Zuschauerrekord beim plattdeutschen Theater in Bad Laer

Mit den Aufführungen des Stücks „Upstand in’t Huus Avendsunne“ von Helmut Schmidt konnte die Katholische Landjugendbewegung (KLJB) Bad Laer den Besucherrekord des vorherigen Jahres einstellen. Zu den vier Aufführungen der plattdeutschen Kriminalkomödie kamen insgesamt 890 Zuschauer ins Gasthaus Plengemeyer um sich anzusehen, wie Luise Steinbrenner (Anne Vedder), Hedwig von Rahden (Katharina Glosemeyer) und Marga Bitternagel (Leonie Kersten) versuchen, aus der Seniorenresidenz zu entkommen.

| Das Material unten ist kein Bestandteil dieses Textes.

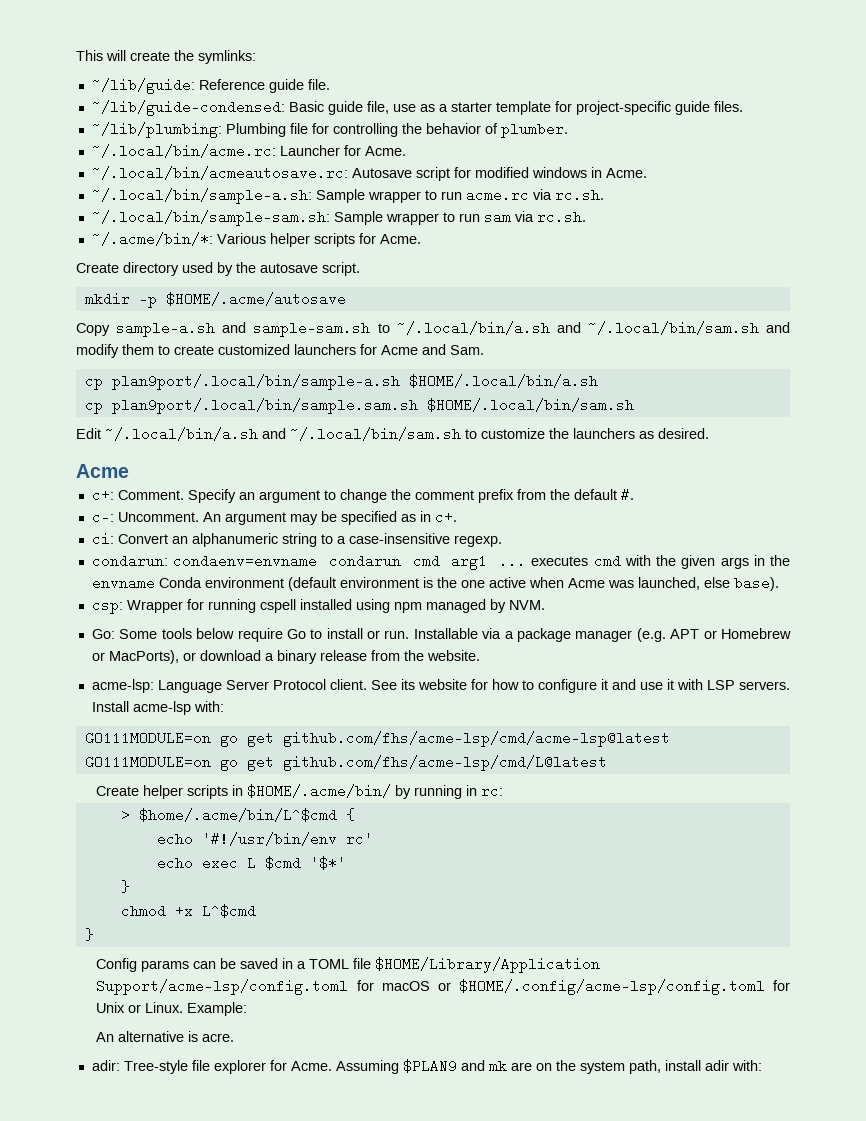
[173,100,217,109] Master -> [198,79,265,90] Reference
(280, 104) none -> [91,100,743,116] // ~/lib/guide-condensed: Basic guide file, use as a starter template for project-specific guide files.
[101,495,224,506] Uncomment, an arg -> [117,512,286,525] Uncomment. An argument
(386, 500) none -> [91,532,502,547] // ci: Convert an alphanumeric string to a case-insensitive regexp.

Für die barsche Heimleitung Andreas Treudler (Sebastian Otte) und Pflegekraft Angela Jancovic (Maria Beermann) ist das Altenheim der perfekte Ort, um ihre heimliche Affäre auszuleben und sich zu bereichern, um ihre Liebesurlaube zu finanzieren. Der neue Mitbewohner und Ex-Knacki Erwin Alberstedt (Christoph Hoffmann) bringt die Damen auf die Idee, das Heim gegen eine Gefängniszelle im „Knast-Paradies“ einzutauschen. Um ganz sicher zu gehen, dass sie ihr Lebensende im Gefängnis verbringen können, ist ein Mord nötig. Auch Luises Enkel Bastian Steinbrenner (Michael Paul) kann die drei Bewohnerinnen nicht von der Idee abbringen. Doch das Killer-Trio kommt zu spät: Treudler ist bereits tot, als die Damen den Anschlag verüben wollen. Schnell beschließen sie, die Tat für sich zu beanspruchen. Die Aussagen der Damen können den Ermittlungen des Kommissars Rosenthals (Stefan Glosemeyer) und seines Assistenten (Alexander Stegmann) jedoch nicht standhalten. Zur Aufklärung des Mordfalls ist die Hilfe der entlassenen Pflegekraft Insa Harms (Jana Holkenbrink) nötig: sie informierte die Ehefrau des Heimleiters (Anne Koch), die den drei Damen zuvor kam. Ein großer Dank gilt Richard Vor der Landwehr, der bereits zum fünften Mal die Regie des Theaterstücks übernahm. Für einen reibungslosen Ablauf sorgte auch Souffleuse Elena Richter, die im Kasten kleine Texthänger korrigierte. Großartige Arbeit leisteten Monika Sandfort, Katja Aulenbrock und Anna Moormann, die die Landjugendlichen durch Frisuren und Maske in andere Charaktere verwandelte. Die KLJB bedankt sich bei allen Zuschauern und Helfern und freut sich schon auf die Theatersaison 2018!